Introduction
Choosing a location is one of the first decisions that your company will make when entering a new market.
Location analysis provides companies the insights required to compare industrial facilities. Understanding cost and supply base differentials permit more informed investment planning and give rise to measurable improvements in operational performance.
However, it is particularly challenging in emerging markets as the factors and conditions affecting your selection are constantly changing. Considerations in labor costs, logistics connections, customs practices, and the state of infrastructure must be balanced against long term business sustainability. Location and strategic site selection plan can have major impact on the success of your business when they directly affect production, operational efficiency and sales channeling. Therefore, you must take steps to ensure you have the right information before committing your time and money.
Key Business Challenges
There are multiple considerations that you must grapple with when choosing a location. This can be particularly difficult in markets like China, Vietnam and India, where the regulations are complex and reliable data is scarce.
Real Estate
Investors should not assume that all industrial zones are created equal. Companies entering emerging markets for the first time or expanding into new markets can benefit immensely by reviewing multiple options to find a zone suited to their needs.
Infrastructure
Industrial zones are readily found throughout emerging Asia at a discount to pricing seen in your company’s home market. Management teams considering a zone for its competitive pricing often overlook the location of the zone and the infrastructure networks linking this zone with national ports. This can easily result in problems in supply chain management and create cost overruns.
Supplier & Labor Markets
Industry clusters can be a useful indicator that a zone is well-suited for investments from a particular industry. Well-established clusters often arise due to infrastructure and incentives that pair well with the needs of these companies. A large group of companies in the same industry also helps to attract and skill up workers required by companies within the industry.
Cost
Investors should pay close attention to the size of investment they are looking to make within a country. Industrial zones can impose direct and indirect capital requirements on your company by setting limits on the minimum land parcels available for lease.
Operational Environment
Limited capacity in industrial zones can present challenges for you investment in the most popular zones. Availability of land and existing facilities can prohibit investment, presenting challenges for you seeking to expand your operations in the near future.

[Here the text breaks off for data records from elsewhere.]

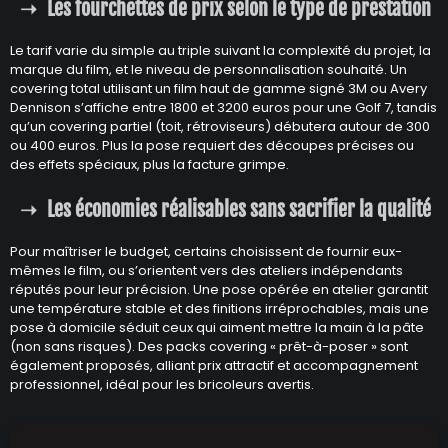
Les fourchettes de prix selon le type de prestation
Le tarif varie du simple au triple suivant la complexité du projet, la
marque du film, et le niveau de personnalisation souhaité. Un
covering total utilisant un film haut de gamme signé 3M ou Avery
Dennison s’affiche entre 1800 et 3200 euros pour une Golf 7, tandis
qu’un covering partiel (toit, rétroviseurs) débutera autour de 300
ou 400 euros. Plus la pose requiert des découpes précises ou
des effets spéciaux, plus la facture grimpe.
Les économies réalisables sans sacrifier la qualité
Pour maîtriser le budget, certains choisissent de fournir eux-
mêmes le film, ou s’orientent vers des ateliers indépendants
réputés pour leur précision. Une pose opérée en atelier garantit
une température stable et des finitions irréprochables, mais une
pose à domicile séduit ceux qui aiment mettre la main à la pâte
(non sans risques). Des packs covering « prêt-à-poser » sont
également proposés, alliant prix attractif et accompagnement
professionnel, idéal pour les bricoleurs avertis.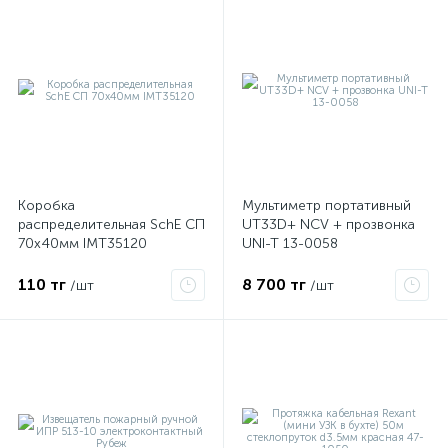
Коробка
Мультиметр портативный
распределительная SchE СП
UT33D+ NCV + прозвонка
70х40мм IMT35120
UNI-T 13-0058
110 тг
8 700 тг
/шт
/шт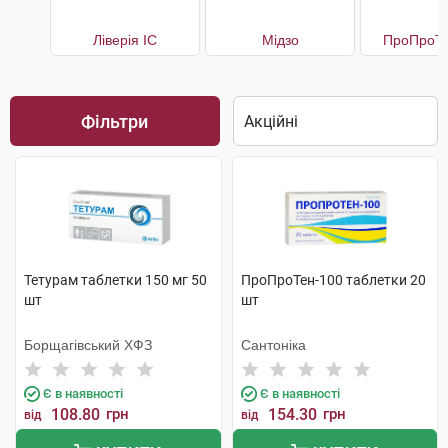
Ліверія IC
Мідзо
ПроПроТе
Фільтри
Тетурам таблетки 150 мг 50
ПроПроТен-100 таблетки 20
шт
шт
Борщагівський ХФЗ
Сантоніка
Є в наявності
Є в наявності
108.80
грн
154.30
грн
від
від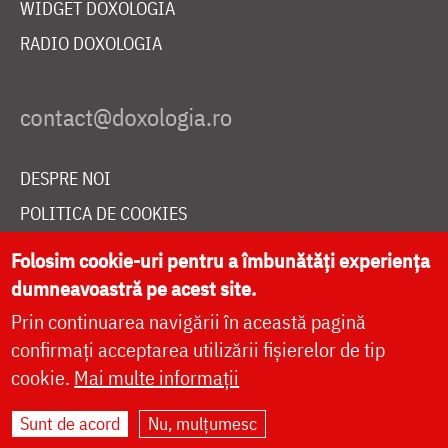
WIDGET DOXOLOGIA
RADIO DOXOLOGIA
DESPRE NOI
POLITICA DE COOKIES
DONEAZĂ ONLINE PENTRU CATEDRALA NAȚIONALĂ
Folosim cookie-uri pentru a îmbunătăți experiența
dumneavoastră pe acest site.
Prin continuarea navigării în această pagină
LIVE
confirmați acceptarea utilizării fișierelor de tip
cookie.
Mai multe informații
Site dezvoltat de
DOXOLOGIA MEDIA
,
Sunt de acord
Nu, mulțumesc
Arhiepiscopia Iașilor | ©
doxologia.ro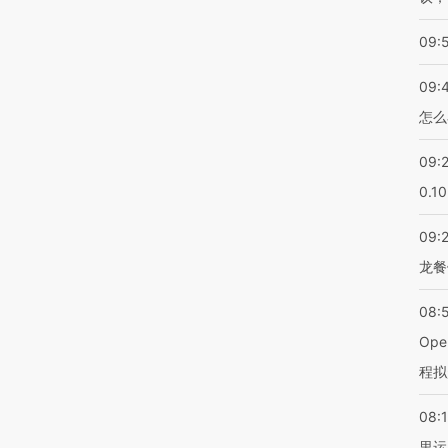
09:
09:
怎么
09:
0.1
09:
龙餐
08:
Op
程拟
08:1
里运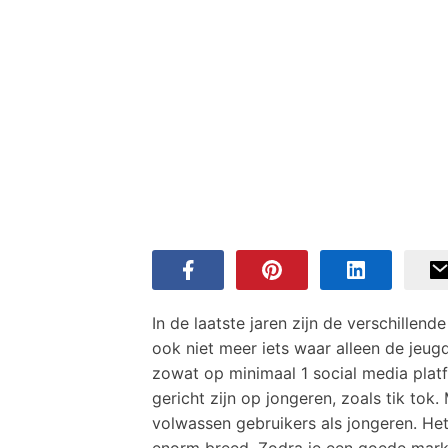
In de laatste jaren zijn de verschillen
ook niet meer iets waar alleen de jeugd
zowat op minimaal 1 social media platf
gericht zijn op jongeren, zoals tik tok
volwassen gebruikers als jongeren. Het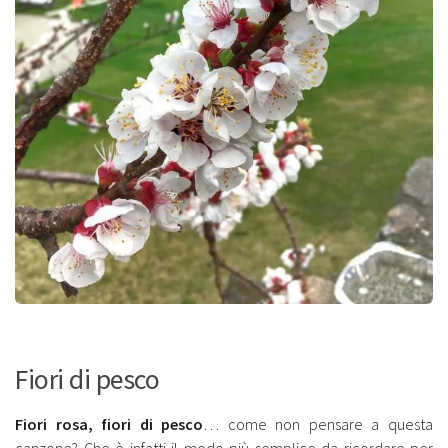
Fiori di pesco
Fiori rosa, fiori di pesco
… come non pensare a questa
canzone? Che è infatti il modo più semplice da ricordare per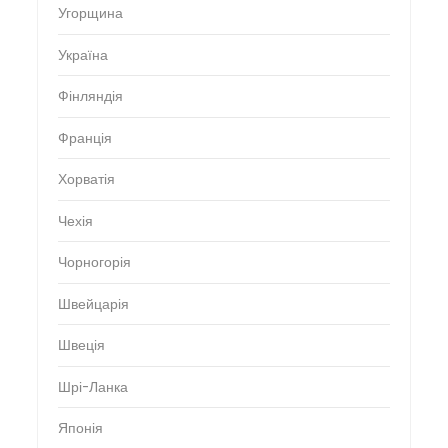
Угорщина
Україна
Фінляндія
Франція
Хорватія
Чехія
Чорногорія
Швейцарія
Швеція
Шрі-Ланка
Японія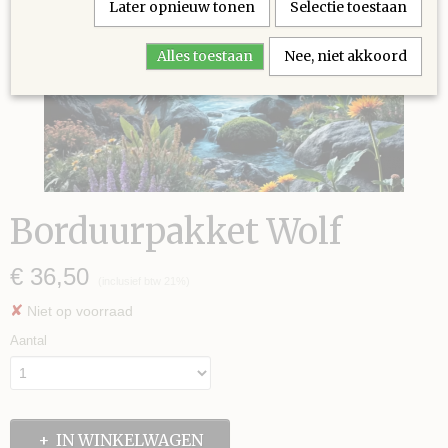
Later opnieuw tonen
Selectie toestaan
Alles toestaan
Nee, niet akkoord
Borduurpakket Wolf
€ 36,50
(inclusief btw 21%)
✘
Niet op voorraad
Aantal
IN WINKELWAGEN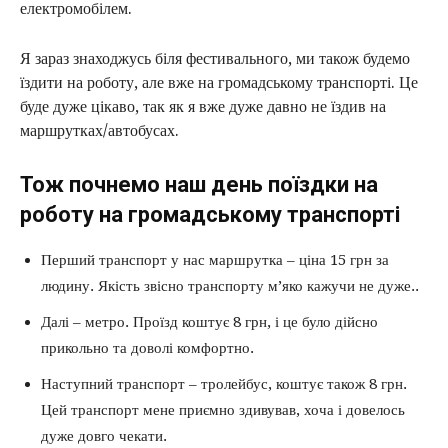
електромобілем.
Я зараз знаходжусь біля фестивального, ми також будемо
їздити на роботу, але вже на громадському транспорті. Це
буде дуже цікаво, так як я вже дуже давно не їздив на
маршрутках/автобусах.
Тож почнемо наш день поїздки на
роботу на громадському транспорті
Перший транспорт у нас маршрутка – ціна 15 грн за
людину. Якість звісно транспорту м’яко кажучи не дуже..
Далі – метро. Проїзд коштує 8 грн, і це було дійсно
прикольно та доволі комфортно.
Наступний транспорт – тролейбус, коштує також 8 грн.
Цей транспорт мене приємно здивував, хоча і довелось
дуже довго чекати.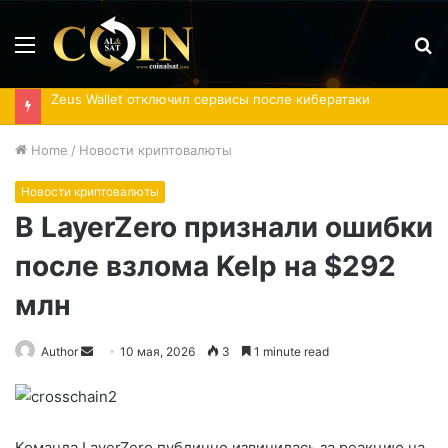
Menu
S
fo
Zeus Wallet отключил сервисы после кибератаки
Home
/
Новости криптовалюты
Новости криптовалюты
В LayerZero признали ошибки
после взлома Kelp на $292
млн
Send
Author
10 мая, 2026
3
1 minute read
an
email
Команда LayerZero публично извинилась за реакцию на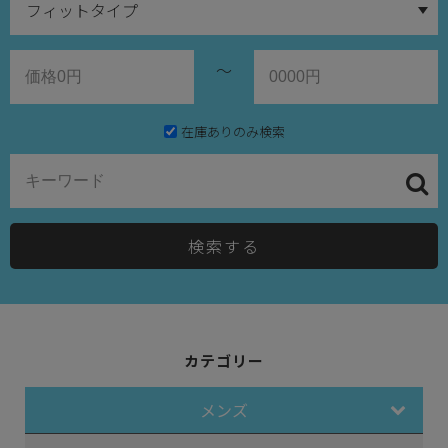
～
在庫ありのみ検索
検索する
カテゴリー
メンズ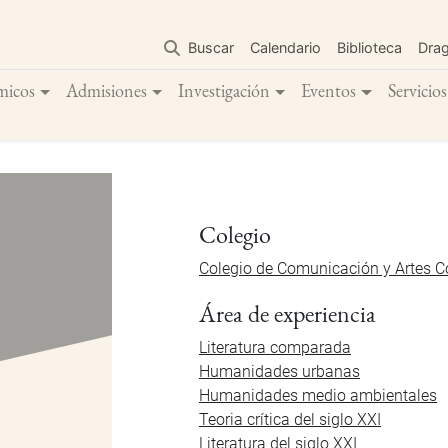
Pasar
al
Buscar
Calendario
Biblioteca
Dra
contenido
principal
micos
Admisiones
Investigación
Eventos
Servicios
Colegio
Colegio de Comunicación y Artes 
Área de experiencia
Literatura comparada
Humanidades urbanas
Humanidades medio ambientales
Teoria crítica del siglo XXI
Literatura del siglo XXI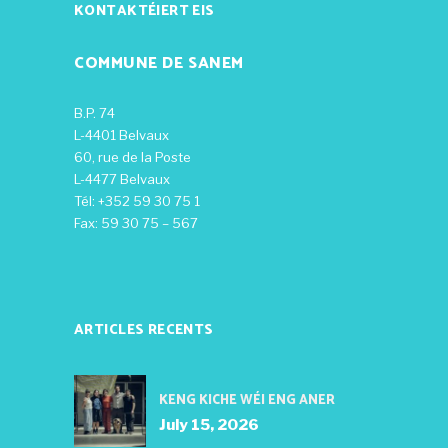
KONTAKTÉIERT EIS
COMMUNE DE SANEM
B.P. 74
L-4401 Belvaux
60, rue de la Poste
L-4477 Belvaux
Tél: +352 59 30 75 1
Fax: 59 30 75 – 567
ARTICLES RECENTS
KENG KICHE WÉI ENG ANER
July 15, 2026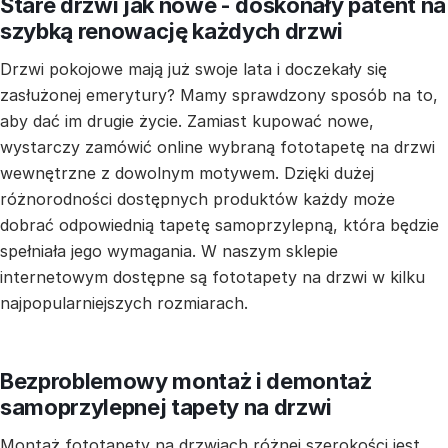
Stare drzwi jak nowe - doskonały patent na
szybką renowację każdych drzwi
Drzwi pokojowe mają już swoje lata i doczekały się
zasłużonej emerytury? Mamy sprawdzony sposób na to,
aby dać im drugie życie. Zamiast kupować nowe,
wystarczy zamówić online wybraną fototapetę na drzwi
wewnętrzne z dowolnym motywem. Dzięki dużej
różnorodności dostępnych produktów każdy może
dobrać odpowiednią tapetę samoprzylepną, która będzie
spełniała jego wymagania. W naszym sklepie
internetowym dostępne są fototapety na drzwi w kilku
najpopularniejszych rozmiarach.
Bezproblemowy montaż i demontaż
samoprzylepnej tapety na drzwi
Montaż fototapety na drzwiach różnej szerokości jest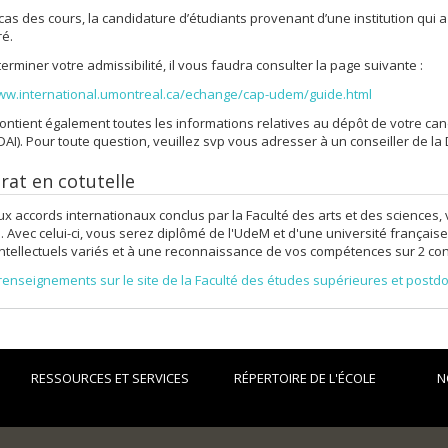
cas des cours, la candidature d’étudiants provenant d’une institution qui 
ré.
erminer votre admissibilité, il vous faudra consulter la page suivante :
www.international.umontreal.ca/echange/cap-udem/guide.html
contient également toutes les informations relatives au dépôt de votre can
DAI). Pour toute question, veuillez svp vous adresser à un conseiller de la 
rat en cotutelle
x accords internationaux conclus par la Faculté des arts et des sciences, 
e. Avec celui-ci, vous serez diplômé de l'UdeM et d'une université françai
intellectuels variés et à une reconnaissance de vos compétences sur 2 con
renseignements sur le site de la Faculté des études supérieures et postdo
RESSOURCES ET SERVICES
RÉPERTOIRE DE L'ÉCOLE
N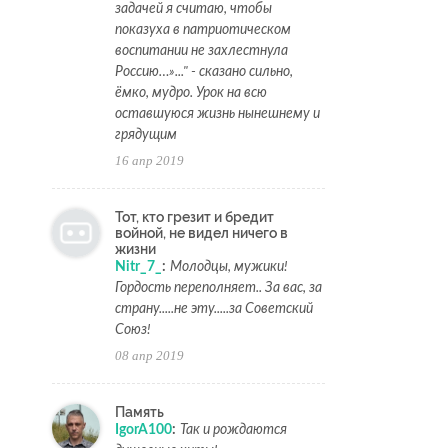
задачей я считаю, чтобы
показуха в патриотическом
воспитании не захлестнула
Россию…»..." - сказано сильно,
ёмко, мудро. Урок на всю
оставшуюся жизнь нынешнему и
грядущим
16 апр 2019
Тот, кто грезит и бредит
войной, не видел ничего в
жизни
Nitr_7_
:
Молодцы, мужики!
Гордость переполняет.. За вас, за
страну.....не эту.....за Советский
Союз!
08 апр 2019
Память
IgorA100
:
Так и рождаются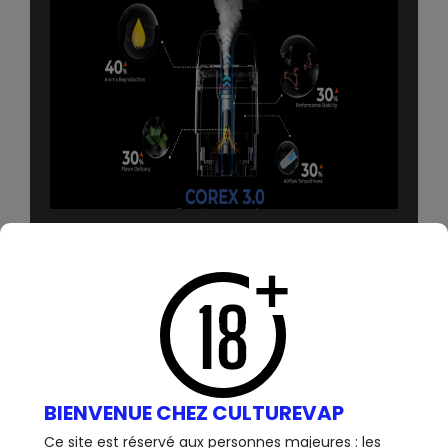
BIENVENUE CHEZ CULTUREVAP
Ce site est réservé aux personnes majeures : les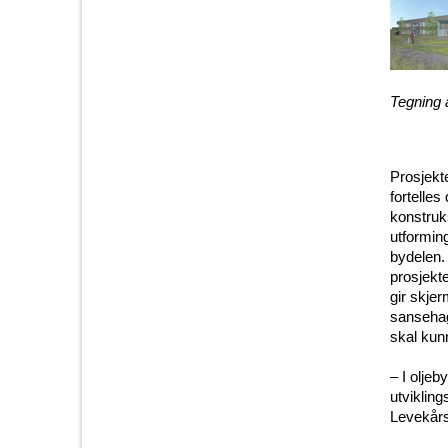
Tegning 
Prosjekte
fortelle
konstruks
utformin
bydelen. 
prosjekt
gir skjer
sansehag
skal kunn
– I oljeb
utvikling
Levekårs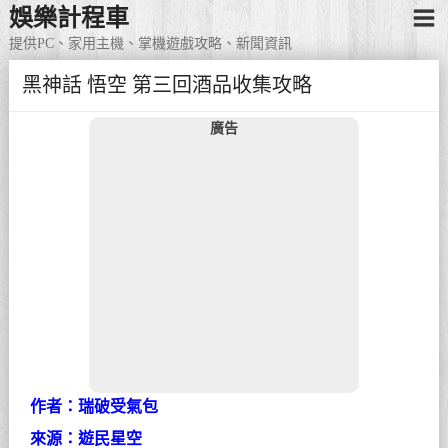
娛樂計程車
提供PC、家用主機、掌機遊戲攻略、新聞資訊
黑神話 悟空 第三回酒品收集攻略
廣告
作者：瑞破受氣包
來源：遊民星空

Legal & Regulatory Environment
Asia Pacific economies are focused on maintaining an enterprise-friendly tax regime amidst the growing economic uncertainty. In some countries, investmemt law provides incentives and tax breaks for foreign companies such as yours with the intention of attracting foreign capital to sectors of strategic interest for the host country. For example many emerging Asian markets offer tax incentives for the industries of environmental restoration and protection, agriculture technology, advanced manufacturing, and biotechnology. These incentives are based on your company’s registered capital and potential tax contribution and are subject to multiple rounds of negotiation with the industrial zone.
Human Resources
In the site selection process, human resource may a have huge impact on investment decisions regardless of the nature of your business. In some countries, the availability and the quality of labor present a further challenge for you as an investor, particularly if your industry requires labor intensive manufacturing plants.
Our Project Approach
Our business intelligence provide market entry and expansion reports for clients in through research and analysis. In turn, our clients are better able to understand their options in new markets and make informed decisions on where to invest.
Project Process
Discover how do we work with our clients to identify the optimal investment location for their business.
We have developed a structured process to find the right location for clients, which consists of following steps:
1. Project Definition
To find the right location, we start by working with you to define objectives and search area. We will then set search metrics by developing in consultation with your company the location search criteria, which will be based on a number of preferred factors as illustrated below:
2. Due Diligence & Screening
We will conduct an initial screening for potential sites based on defined search area against identified search criteria. Our business intelligence team will eliminate unqualified locations and prepare a shortlist of suitable locations for your review.
3. Detailed Review & Comparison
Our team will conduct field visits to each shortlisted location and interview relevant parties. When this phase is completed, a report with data metrics, rating and ranking on which “best-fit” your company’s needs will follow with risk analysis of property options.
4. Site Visit & Final Validation
Our team of advisors will provide their final recommendations on the sites and schedule site visits for your company. Upon completing these site visits, our company will facilitate negotiations and formalize due diligence on site and landowner certifications for you.